The project offers both low-level and high-level primitives for programming communication kernels, allowing users to easily combine communication with computation to design overlapping kernels. Triton-distributed can achieve comparable or better performance than hand-tuned libraries.

Key Features
- Low-level primitives for distributed compute-communication overlapping kernels
- Support for single-node and cross-node operations (GEMM, MoE, Flash-Decoding)
- High performance: comparable or better than hand-tuned libraries
- Easy-to-use API for programming communication kernels
- Support for multiple backends (NVIDIA, AMD GPUs)
- Comprehensive documentation and tutorials
Other Open Source Projects
FlexTensor
FlexTensor is an automatic schedule exploration and optimization framework for tensor computation on heterogeneous systems. It can optimize tensor computation programs without human interference, allowing programmers to only work on high-level programming abstraction without considering the hardware platform details.
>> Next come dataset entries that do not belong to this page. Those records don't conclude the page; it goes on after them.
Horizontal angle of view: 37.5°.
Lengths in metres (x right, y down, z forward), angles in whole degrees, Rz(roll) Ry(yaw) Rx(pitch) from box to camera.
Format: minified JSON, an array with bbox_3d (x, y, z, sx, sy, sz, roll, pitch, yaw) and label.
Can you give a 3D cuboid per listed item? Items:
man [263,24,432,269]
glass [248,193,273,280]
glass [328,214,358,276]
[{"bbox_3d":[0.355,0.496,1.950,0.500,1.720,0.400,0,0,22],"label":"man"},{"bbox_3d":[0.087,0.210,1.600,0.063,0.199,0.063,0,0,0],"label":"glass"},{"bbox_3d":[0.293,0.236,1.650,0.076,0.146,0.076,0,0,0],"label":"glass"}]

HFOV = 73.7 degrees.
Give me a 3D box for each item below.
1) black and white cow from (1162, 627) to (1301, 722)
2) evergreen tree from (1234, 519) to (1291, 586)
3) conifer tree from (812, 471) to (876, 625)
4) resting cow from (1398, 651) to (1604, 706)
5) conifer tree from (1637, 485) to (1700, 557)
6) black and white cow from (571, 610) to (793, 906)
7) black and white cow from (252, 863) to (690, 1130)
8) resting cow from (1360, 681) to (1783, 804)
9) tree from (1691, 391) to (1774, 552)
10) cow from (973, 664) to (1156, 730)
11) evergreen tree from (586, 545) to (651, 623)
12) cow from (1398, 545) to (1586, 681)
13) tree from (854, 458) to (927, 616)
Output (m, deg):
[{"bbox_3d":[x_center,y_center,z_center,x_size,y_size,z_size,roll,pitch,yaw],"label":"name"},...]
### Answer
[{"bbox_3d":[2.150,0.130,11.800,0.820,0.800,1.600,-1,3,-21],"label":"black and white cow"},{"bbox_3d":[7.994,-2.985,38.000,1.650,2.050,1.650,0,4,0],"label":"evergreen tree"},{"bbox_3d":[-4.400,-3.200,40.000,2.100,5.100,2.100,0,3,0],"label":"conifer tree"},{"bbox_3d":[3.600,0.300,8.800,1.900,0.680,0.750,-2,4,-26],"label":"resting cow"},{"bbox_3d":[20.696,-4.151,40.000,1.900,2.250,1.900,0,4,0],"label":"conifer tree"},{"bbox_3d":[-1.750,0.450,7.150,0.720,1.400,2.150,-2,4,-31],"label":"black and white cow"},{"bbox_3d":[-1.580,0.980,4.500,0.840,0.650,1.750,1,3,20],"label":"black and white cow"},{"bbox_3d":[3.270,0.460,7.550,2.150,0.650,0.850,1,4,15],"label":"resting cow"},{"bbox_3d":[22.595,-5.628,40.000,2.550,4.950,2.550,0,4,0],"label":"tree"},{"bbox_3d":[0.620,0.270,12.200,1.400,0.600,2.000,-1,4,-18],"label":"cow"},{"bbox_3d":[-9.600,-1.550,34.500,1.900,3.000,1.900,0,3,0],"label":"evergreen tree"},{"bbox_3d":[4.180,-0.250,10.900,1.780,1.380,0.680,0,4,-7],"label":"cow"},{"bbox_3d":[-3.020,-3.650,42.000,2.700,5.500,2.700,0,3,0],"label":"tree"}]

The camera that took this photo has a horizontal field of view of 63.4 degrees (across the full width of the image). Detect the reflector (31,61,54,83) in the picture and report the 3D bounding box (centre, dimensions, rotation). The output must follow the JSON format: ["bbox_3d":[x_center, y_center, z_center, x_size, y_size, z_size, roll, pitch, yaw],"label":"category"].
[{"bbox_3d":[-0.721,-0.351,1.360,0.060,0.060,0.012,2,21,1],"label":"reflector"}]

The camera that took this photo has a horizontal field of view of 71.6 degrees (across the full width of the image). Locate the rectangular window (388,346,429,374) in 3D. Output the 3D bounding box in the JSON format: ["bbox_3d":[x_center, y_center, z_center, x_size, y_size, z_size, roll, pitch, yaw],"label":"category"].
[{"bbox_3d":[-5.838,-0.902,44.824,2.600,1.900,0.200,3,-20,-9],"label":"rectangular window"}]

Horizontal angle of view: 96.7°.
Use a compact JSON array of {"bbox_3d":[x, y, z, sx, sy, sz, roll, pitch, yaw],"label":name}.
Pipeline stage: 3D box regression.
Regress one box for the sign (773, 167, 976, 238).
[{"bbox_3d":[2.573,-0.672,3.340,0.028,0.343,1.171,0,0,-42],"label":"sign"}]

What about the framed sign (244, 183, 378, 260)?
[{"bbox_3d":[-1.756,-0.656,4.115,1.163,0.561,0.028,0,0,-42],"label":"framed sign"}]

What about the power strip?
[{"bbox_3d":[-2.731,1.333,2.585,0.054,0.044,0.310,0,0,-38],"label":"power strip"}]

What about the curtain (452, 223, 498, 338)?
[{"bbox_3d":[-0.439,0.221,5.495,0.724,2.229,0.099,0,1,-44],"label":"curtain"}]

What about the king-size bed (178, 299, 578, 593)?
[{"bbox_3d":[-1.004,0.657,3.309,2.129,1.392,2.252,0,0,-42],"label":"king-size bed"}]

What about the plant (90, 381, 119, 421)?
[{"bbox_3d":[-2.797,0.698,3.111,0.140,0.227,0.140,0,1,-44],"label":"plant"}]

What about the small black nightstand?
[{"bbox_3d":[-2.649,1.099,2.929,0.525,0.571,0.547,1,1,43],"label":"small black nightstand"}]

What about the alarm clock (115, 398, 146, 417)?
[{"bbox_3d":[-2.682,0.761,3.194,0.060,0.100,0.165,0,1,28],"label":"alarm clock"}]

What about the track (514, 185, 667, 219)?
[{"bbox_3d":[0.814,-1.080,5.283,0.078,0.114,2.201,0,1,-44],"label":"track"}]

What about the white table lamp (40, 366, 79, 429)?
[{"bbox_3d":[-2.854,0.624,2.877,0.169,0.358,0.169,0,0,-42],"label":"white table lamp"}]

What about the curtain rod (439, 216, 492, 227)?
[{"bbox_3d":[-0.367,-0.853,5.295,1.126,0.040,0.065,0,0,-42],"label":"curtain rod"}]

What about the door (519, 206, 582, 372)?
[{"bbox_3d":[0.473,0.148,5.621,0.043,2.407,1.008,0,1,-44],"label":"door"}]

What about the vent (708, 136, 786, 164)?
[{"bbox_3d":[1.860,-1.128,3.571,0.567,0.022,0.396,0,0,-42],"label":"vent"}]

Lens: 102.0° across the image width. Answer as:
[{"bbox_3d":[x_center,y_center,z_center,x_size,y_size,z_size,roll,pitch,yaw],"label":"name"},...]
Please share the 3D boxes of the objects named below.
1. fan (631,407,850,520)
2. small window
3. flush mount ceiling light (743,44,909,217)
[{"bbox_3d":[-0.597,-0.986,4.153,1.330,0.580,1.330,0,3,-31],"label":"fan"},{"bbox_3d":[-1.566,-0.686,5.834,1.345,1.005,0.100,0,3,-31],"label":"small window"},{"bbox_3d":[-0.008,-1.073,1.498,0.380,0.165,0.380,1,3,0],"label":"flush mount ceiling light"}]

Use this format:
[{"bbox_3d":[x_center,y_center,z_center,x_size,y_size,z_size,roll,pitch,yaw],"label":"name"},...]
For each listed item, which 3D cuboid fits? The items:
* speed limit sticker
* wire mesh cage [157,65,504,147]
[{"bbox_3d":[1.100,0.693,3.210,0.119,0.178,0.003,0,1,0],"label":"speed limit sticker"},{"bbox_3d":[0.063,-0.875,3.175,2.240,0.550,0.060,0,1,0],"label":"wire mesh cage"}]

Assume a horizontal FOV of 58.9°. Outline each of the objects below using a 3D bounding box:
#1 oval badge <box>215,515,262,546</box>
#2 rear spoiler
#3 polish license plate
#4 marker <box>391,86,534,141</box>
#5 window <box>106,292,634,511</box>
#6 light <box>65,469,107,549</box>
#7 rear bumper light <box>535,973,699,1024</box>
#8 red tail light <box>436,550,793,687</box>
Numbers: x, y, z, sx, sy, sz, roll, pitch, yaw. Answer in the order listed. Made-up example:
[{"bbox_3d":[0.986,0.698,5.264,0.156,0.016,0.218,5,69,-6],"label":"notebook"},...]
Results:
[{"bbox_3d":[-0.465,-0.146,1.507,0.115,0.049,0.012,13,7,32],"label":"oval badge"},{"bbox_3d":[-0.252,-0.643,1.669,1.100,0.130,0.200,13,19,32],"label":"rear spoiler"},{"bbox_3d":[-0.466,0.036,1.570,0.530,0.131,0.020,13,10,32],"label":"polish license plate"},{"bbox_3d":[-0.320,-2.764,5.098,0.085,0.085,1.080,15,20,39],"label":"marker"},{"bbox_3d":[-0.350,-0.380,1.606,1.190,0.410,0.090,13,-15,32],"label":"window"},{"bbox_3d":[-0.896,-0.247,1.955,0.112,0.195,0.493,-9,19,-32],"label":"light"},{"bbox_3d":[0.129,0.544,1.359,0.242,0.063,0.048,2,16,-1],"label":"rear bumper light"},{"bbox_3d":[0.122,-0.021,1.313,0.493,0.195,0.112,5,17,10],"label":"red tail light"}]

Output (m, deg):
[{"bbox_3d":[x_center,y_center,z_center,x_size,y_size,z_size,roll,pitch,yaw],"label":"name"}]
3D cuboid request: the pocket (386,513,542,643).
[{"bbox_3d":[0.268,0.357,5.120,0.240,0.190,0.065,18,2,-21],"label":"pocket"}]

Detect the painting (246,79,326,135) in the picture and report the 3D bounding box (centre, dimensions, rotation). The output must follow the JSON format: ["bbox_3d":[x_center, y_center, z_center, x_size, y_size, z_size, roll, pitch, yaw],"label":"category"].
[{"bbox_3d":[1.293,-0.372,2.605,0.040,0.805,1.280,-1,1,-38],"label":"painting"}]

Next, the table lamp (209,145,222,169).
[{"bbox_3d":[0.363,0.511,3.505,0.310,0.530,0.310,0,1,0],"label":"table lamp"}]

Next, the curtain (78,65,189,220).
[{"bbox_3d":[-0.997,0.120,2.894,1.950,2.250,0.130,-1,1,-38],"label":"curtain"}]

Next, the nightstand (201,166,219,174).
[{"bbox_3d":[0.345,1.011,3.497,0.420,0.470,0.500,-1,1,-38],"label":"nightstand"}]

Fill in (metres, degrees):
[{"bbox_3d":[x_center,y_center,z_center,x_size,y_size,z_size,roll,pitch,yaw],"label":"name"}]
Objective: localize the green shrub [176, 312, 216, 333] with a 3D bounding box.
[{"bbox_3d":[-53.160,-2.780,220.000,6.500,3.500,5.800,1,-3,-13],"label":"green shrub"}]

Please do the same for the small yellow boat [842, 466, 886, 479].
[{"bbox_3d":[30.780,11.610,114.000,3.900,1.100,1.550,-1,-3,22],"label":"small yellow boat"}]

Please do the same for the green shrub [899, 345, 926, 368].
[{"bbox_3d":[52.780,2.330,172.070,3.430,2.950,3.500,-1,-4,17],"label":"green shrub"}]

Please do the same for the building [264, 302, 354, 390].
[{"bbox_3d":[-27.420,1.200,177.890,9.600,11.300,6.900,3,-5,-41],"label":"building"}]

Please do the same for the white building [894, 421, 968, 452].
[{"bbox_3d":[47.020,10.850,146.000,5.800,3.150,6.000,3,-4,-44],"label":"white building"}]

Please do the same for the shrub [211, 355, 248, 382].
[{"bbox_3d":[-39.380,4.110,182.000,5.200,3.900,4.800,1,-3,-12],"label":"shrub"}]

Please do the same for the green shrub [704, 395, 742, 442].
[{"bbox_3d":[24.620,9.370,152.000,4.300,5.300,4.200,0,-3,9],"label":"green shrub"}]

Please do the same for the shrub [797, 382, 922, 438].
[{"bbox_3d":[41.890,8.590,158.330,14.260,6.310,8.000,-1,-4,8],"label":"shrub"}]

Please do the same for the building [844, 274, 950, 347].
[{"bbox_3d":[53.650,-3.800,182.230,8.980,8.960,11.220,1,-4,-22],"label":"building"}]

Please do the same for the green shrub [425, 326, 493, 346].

FlexTensor systematically explores the optimization design spaces that are composed of many different schedules for different hardware. Then, FlexTensor combines different exploration techniques, including heuristic method and machine learning method to find the optimized schedule configuration.
compiler-and-arch
compiler-and-arch is a curated list of tutorials, papers, talks, and open-source projects for emerging compiler and architecture research. This repository serves as a comprehensive resource for researchers and practitioners interested in compiler design and computer architecture.
AMOS
AMOS (Automatic Mapping Generation, Verification, and Exploration for ISA-based Spatial Accelerators) is a framework for automatic mapping generation and optimization for spatial accelerators. It provides tools for exploring and optimizing mappings for various hardware accelerators.
MatmulTutorial
MatmulTutorial is an easy-to-understand TensorOp Matmul tutorial that provides comprehensive guides for understanding matrix multiplication operations on modern accelerators. It offers detailed explanations and examples for implementing efficient matrix multiplication kernels.